The water system in Jackson, Mississippi, has collapsed due to heavy rains, leaving residents without reliable running water to drink or flush toilets and forcing the city of around 180,000 people to shut down.

The city had already been on boil water notice since July and had struggled with its’ water system long before floodwaters from the Pearl River closed down the city’s water treatment facility. The facility treats over 50 million gallons of water each day.

To help mitigate the problem, city and state officials are distributing bottled water and tanker trucks are delivering no-drinkable water for toilets. The state’s national guard is also aiding in relief. A second, smaller, facility has also increased its output, but the 20 to 30 million gallons it produces per day is not nearly enough.

Mississippi Gov. Tate Reeves (R) declared a State of Emergency on Tuesday, outlining the state’s response.
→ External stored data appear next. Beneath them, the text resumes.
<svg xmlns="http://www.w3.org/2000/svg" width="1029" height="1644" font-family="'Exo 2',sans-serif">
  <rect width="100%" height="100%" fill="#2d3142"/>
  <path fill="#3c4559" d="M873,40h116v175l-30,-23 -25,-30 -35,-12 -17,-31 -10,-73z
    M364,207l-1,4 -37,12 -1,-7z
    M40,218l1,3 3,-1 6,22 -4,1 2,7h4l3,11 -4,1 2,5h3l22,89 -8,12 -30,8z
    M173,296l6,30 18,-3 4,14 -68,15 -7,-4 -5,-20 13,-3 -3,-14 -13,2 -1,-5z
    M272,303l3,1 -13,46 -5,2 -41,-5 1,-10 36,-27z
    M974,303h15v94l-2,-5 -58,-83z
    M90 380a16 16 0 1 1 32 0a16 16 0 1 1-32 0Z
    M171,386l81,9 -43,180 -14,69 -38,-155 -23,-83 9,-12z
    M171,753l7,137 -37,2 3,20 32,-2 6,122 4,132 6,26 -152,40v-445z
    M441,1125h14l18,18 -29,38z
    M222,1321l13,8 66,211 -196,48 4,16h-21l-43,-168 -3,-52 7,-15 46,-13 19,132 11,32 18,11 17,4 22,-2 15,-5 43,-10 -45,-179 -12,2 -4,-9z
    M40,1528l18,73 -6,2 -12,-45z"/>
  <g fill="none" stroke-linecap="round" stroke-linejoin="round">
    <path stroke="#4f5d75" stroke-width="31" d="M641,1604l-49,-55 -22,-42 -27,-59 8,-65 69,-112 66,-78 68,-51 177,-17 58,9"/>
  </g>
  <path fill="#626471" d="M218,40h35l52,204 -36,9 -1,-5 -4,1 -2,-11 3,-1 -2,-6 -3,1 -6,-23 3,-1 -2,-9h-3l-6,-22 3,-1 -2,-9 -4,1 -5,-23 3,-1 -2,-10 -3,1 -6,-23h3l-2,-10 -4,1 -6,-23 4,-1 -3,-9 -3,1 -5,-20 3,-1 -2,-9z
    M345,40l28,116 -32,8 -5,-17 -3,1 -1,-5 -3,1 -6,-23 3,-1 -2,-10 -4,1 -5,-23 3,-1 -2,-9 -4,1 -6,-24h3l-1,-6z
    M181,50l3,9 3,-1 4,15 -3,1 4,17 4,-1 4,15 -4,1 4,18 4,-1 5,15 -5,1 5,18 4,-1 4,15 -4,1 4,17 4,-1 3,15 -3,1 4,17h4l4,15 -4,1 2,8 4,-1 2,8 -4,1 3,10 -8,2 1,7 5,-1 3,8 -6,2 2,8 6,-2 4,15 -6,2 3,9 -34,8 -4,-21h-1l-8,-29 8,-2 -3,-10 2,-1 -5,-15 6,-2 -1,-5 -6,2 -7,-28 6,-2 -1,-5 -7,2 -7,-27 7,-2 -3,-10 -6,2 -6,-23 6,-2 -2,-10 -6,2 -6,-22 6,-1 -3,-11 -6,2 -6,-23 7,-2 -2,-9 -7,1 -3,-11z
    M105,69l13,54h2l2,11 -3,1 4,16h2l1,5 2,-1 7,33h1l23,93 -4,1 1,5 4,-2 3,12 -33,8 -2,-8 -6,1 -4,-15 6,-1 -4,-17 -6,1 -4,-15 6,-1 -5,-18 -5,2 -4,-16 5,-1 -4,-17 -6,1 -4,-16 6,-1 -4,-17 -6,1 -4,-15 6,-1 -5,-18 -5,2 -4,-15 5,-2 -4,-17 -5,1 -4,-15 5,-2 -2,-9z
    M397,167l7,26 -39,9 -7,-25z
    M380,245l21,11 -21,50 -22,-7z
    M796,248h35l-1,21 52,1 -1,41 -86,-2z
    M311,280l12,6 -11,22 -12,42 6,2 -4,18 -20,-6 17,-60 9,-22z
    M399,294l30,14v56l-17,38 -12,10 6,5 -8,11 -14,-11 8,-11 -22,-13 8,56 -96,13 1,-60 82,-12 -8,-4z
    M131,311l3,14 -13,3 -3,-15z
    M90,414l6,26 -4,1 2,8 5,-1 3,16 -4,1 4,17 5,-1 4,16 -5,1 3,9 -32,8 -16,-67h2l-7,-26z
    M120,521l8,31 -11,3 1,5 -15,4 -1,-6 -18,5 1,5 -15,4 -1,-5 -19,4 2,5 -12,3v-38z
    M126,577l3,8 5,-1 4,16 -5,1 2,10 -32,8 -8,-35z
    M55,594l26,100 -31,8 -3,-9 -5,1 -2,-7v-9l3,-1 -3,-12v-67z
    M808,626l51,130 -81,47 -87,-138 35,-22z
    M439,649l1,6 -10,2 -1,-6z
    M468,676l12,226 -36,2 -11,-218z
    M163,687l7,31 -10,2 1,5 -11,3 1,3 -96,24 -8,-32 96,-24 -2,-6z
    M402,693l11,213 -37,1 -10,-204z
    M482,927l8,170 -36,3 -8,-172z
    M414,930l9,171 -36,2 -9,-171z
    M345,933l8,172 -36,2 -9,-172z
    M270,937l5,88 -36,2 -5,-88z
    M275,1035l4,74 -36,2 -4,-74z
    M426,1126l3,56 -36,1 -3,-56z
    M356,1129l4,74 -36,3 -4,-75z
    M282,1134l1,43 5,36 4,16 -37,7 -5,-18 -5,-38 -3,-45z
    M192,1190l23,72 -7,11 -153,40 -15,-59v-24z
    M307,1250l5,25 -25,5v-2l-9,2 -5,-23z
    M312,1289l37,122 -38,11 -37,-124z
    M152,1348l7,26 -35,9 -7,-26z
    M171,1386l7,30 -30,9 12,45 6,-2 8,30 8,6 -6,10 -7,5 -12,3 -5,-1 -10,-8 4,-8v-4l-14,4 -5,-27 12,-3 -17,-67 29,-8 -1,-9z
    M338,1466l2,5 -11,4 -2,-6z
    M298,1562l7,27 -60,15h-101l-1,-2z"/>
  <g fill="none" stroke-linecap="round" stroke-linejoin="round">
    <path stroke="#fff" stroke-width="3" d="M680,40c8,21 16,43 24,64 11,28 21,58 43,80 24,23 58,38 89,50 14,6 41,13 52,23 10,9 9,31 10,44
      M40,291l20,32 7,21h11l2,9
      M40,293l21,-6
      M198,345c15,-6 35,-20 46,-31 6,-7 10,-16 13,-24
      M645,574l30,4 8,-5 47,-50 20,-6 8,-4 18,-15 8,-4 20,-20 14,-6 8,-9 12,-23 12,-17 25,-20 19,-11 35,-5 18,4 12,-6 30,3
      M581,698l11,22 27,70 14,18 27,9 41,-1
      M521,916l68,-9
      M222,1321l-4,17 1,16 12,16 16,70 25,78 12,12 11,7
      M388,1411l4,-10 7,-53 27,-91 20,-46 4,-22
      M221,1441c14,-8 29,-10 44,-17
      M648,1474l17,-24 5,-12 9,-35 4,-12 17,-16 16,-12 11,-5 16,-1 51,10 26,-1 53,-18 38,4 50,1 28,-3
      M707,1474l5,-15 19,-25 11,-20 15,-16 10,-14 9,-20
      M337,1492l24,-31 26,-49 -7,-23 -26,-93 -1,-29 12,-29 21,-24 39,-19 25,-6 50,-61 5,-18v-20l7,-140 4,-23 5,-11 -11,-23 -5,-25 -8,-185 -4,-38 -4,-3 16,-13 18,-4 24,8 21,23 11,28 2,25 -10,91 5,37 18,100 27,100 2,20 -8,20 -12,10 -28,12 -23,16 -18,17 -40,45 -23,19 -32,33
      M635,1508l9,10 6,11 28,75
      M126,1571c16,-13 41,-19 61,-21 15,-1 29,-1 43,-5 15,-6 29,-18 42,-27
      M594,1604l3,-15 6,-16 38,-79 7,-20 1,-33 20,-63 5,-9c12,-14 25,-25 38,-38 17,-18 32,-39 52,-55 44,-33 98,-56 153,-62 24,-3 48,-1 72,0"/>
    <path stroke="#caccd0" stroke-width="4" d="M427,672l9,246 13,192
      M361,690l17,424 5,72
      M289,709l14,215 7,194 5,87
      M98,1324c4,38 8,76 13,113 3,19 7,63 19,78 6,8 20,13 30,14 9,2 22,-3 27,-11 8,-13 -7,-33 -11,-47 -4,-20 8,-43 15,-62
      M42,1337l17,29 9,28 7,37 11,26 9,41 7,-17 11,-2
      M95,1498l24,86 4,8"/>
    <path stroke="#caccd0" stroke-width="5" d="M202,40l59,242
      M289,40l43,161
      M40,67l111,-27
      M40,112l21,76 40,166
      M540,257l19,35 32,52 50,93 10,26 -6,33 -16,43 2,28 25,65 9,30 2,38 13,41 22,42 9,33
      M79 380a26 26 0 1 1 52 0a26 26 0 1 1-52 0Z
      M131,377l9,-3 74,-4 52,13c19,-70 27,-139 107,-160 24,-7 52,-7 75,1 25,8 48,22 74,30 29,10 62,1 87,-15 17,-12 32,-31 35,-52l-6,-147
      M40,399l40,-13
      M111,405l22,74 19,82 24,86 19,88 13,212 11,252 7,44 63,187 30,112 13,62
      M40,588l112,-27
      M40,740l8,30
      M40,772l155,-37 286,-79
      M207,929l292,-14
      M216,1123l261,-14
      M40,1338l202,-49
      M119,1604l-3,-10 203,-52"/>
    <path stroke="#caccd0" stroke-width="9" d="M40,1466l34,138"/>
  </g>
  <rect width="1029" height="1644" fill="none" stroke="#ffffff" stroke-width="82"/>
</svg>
“The state is marshaling tremendous resources to protect the people of our capital city,” the statement read. “It will take time for that to come to fruition. But we are here in times of crisis, for anyone in the state who needs it. That’s my responsibility as governor, and it is what everyone in my administration is committed to ensuring.”

Jackson’s aging water system has plagued its residents with intermittent service, boil water advisories and toxic contaminants such as E. coli. One in four Jackson residents lives in poverty.

It wasn’t long ago that the city went through a similar crisis. Just last winter, storms caused pipes and water mains to break throughout the city. Some were left without running water for three weeks.